Dataset records:
**********

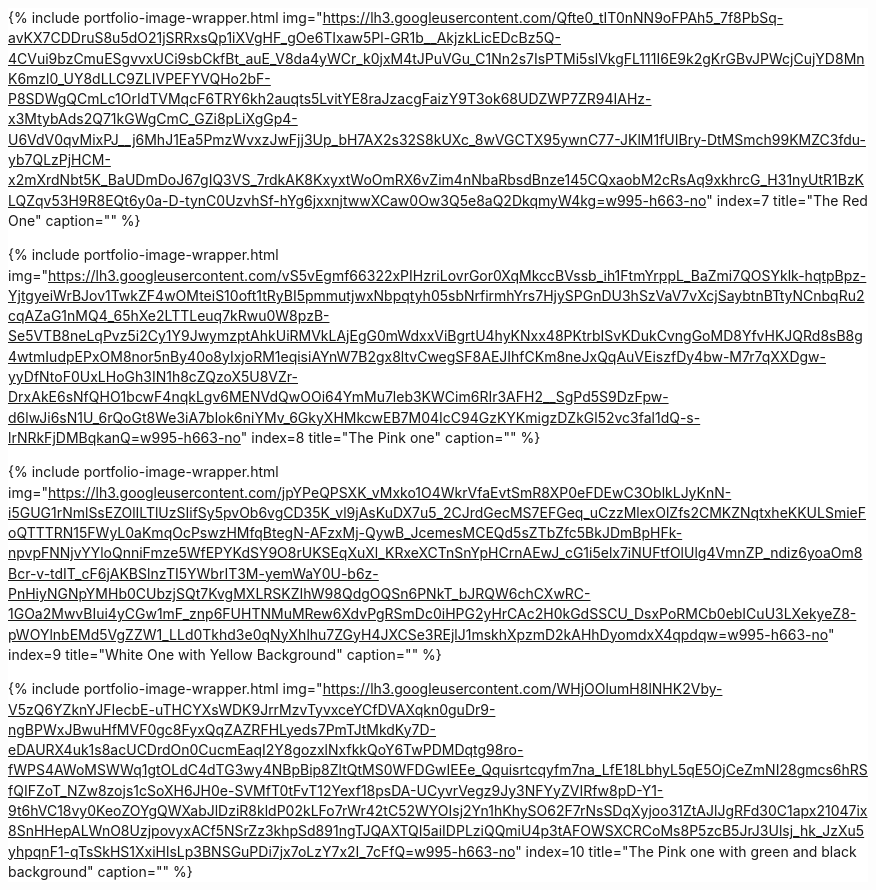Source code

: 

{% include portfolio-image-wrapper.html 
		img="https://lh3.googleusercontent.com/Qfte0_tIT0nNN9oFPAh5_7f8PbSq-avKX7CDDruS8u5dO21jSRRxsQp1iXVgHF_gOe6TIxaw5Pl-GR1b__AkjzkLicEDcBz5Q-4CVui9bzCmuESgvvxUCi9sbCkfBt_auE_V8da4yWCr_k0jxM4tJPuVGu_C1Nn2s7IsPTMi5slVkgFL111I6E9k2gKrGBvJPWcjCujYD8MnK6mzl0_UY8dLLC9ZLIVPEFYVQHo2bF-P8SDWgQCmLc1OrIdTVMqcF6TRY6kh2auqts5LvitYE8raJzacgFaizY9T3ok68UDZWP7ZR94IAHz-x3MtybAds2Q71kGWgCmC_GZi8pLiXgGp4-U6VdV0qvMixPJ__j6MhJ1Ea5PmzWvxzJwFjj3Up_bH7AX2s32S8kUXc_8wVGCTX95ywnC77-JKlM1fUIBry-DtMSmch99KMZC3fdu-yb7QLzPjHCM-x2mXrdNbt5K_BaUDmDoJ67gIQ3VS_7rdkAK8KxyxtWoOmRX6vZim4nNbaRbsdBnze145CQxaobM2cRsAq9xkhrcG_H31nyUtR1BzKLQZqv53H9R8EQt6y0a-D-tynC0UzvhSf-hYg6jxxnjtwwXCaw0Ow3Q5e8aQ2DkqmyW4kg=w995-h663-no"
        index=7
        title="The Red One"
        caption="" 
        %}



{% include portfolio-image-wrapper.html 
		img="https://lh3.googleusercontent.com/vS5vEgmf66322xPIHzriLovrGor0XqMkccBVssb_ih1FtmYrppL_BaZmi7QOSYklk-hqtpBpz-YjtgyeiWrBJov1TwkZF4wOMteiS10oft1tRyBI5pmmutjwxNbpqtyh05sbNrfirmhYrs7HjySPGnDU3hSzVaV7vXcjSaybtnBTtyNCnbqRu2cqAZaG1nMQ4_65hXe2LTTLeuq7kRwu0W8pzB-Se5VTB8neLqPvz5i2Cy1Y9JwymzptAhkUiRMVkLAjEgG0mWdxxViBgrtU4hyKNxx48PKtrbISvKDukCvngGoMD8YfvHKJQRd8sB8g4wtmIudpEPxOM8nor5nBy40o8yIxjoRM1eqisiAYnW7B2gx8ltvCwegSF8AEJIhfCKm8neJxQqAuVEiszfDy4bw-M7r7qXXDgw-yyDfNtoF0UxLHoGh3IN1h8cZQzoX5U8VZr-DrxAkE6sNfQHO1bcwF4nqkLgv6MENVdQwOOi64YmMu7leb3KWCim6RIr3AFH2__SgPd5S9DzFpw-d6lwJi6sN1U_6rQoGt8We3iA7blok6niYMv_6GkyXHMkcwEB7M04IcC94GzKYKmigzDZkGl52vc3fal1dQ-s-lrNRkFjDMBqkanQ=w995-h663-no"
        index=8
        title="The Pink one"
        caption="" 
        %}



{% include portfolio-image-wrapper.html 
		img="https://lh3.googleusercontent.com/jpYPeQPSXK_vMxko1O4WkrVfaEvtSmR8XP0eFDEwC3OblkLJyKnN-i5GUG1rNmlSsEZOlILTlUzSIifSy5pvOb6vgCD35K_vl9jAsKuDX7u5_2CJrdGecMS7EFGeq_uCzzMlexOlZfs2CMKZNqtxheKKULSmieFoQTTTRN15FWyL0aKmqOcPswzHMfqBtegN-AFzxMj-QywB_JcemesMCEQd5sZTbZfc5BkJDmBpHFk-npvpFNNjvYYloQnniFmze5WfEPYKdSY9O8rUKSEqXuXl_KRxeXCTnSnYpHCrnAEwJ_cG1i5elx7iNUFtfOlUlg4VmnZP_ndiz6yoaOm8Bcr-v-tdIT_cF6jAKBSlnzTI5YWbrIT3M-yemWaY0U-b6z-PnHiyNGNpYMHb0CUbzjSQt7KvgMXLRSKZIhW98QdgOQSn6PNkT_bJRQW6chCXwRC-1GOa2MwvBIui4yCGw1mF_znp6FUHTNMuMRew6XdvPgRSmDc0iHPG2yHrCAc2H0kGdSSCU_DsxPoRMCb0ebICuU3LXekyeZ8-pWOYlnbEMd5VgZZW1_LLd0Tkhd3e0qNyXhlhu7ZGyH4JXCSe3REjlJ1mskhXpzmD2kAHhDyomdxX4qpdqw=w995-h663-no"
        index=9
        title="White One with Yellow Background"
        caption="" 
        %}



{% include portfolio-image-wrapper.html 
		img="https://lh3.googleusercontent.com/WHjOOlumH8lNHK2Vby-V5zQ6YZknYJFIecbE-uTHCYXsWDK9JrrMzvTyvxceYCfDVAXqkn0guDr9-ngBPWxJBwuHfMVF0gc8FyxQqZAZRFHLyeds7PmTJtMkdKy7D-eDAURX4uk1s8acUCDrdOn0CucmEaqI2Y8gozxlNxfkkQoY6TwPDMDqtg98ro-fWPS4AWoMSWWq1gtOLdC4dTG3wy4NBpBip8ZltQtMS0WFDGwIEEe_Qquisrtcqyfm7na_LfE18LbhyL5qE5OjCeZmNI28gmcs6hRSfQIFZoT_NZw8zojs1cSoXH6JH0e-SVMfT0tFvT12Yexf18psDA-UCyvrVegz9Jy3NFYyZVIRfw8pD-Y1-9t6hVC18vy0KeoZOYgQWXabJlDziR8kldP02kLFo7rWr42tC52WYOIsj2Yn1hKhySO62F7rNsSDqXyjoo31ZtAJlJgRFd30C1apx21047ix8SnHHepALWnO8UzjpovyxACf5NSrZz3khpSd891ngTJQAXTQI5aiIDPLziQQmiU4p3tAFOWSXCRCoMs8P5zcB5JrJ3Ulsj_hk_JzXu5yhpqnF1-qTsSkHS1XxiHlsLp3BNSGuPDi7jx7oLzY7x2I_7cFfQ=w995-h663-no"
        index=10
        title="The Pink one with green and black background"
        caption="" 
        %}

**********

DESCRIPTION OF THE TASK: For each line in the data that contains the string "with", give a copy of that line.

WRITTEN ANSWER:
        title="White One with Yellow Background"
        title="The Pink one with green and black background"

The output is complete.